## Document extract

****

Neuromodulation Through Multisensory Stimulation for Visual Field Deficits in the Subacute Stage of Disease
Istituto Auxologico Italiano
48 participants
Feb 1, 2026
INTERVENTIONAL
Conditions
Summary
Homonymous visual field defects (HVFDs) after acquired brain injuries affect daily life by impairing reading, navigation, and social activities, often impacting anxiety and depression. Spontaneous recovery is rare. Rehabilitation approaches include restorative treatments, which aim to expand the visual field through the stimulation of the so-called transition zone, and compensatory strategies, such as audio-visual training (AVT), which combines eye movement exercises with synchronized visual and auditory cues to train oculomotor scanning and overcome the visual field loss. Combining AVT with non-invasive brain stimulation, such as transcranial direct current stimulation (tDCS), may enhance recovery by promoting brain plasticity. Early evidence suggests that tDCS applied to the lesioned visual cortex during AVT can speed and stabilize improvements, potentially also restoring parts of the visual field. However, most studies on AVT have focused on chronic patients, whereas several clinical trials and international guidelines indicate that early treatment of HVFDs in the subacute phase can optimally exploit the window of maximal neural plasticity and prevent secondary degenerative processes, thereby maximizing visual recovery. In the present randomized clinical trial, we assess the efficacy of a multisensory audio-visual training (AVT) combined with tDCS in patients with subacute HVFDs after stroke (\<3 months post-lesion). Participants are randomly assigned to two groups: AVT combined with real anodal tDCS applied to the lesioned occipital cortex (Group 1), or AVT combined with sham tDCS (Group 2). The AVT requires participants to orient their gaze toward spatio-temporally congruent, cross-modal audio-visual stimuli (starting from a central fixation) and press a button as quickly as possible upon detecting the visual target. All stimuli are presented on 2mx2m panel embedded with 40 LEDs and loudspeakers (Diana, Casati, Melzi, Marzoli, et al., 2024). The training will be administered for 90 minutes daily over 10 consecutive days. All participants underwent a neuro-ophthalmological evaluation and neuropsychological assessment of visuospatial functions before the beginning of the training (t0), at the end of the training (t1), at 2 months (t2) and after 1 year (t3).

****

## Supplied data
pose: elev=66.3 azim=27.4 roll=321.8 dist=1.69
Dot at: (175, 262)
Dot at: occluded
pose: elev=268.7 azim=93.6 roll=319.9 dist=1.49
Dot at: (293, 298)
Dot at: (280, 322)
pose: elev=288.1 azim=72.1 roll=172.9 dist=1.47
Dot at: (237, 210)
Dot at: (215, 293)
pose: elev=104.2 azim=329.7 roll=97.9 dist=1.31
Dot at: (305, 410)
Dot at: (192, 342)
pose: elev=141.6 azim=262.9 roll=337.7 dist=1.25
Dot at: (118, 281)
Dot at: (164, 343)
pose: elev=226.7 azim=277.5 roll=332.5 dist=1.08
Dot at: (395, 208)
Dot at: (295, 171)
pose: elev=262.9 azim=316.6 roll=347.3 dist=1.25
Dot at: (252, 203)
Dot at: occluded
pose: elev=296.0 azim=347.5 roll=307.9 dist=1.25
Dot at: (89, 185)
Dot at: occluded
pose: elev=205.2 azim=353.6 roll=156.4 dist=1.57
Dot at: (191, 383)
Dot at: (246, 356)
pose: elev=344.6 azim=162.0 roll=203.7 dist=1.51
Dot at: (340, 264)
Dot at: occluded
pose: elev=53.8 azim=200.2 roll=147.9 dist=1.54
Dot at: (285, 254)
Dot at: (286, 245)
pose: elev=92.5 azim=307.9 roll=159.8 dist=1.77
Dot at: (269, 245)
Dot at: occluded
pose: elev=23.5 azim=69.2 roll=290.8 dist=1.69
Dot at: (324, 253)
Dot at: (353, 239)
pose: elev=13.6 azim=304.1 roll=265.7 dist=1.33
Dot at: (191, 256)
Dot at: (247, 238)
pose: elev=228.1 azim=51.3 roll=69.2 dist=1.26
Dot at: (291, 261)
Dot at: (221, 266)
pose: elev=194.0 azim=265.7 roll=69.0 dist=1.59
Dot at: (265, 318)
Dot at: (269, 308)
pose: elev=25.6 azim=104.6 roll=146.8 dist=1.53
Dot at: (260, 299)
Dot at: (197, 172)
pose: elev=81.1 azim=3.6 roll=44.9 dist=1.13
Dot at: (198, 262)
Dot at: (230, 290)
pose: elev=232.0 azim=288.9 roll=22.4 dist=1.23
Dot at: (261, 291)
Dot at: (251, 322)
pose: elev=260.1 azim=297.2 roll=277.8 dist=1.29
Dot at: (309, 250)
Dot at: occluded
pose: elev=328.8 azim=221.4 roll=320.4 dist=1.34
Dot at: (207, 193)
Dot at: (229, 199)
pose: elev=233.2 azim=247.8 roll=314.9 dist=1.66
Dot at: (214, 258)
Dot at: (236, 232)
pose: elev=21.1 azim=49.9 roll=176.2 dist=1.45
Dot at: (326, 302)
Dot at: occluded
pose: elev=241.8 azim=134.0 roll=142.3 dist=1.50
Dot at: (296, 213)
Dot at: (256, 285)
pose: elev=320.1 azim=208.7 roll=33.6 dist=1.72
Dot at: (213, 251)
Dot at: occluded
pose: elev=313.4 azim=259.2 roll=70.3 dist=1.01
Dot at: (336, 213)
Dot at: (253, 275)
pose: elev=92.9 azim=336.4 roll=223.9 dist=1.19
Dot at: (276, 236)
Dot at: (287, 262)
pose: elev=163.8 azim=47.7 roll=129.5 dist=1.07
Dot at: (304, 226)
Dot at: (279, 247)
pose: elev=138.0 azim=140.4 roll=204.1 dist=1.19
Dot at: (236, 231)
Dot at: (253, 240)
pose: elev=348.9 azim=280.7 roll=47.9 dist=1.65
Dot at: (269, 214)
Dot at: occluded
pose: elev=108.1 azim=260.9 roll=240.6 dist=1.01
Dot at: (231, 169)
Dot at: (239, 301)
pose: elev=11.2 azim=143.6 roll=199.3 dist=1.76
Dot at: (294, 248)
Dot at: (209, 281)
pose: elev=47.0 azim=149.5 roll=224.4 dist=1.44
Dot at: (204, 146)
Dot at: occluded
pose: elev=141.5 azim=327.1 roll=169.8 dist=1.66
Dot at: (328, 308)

****

Continue the summary of the stroke visual field trial that pairs audio-visual training with tDCS, starting after its last sentence.

## Answer section
Eligibility
Inclusion Criteria1
- \- Presence of subacute acquired brain injury (\< 3 months) with HVFD according to Neurophthalmological evaluation
Exclusion Criteria3
- Presence of hemispatial neglect (indexed by pathological asymmetries on paper-and-pencil tests)
- Disorders of conjugated eye movements
- Other neurological disorders (e.g., dementia)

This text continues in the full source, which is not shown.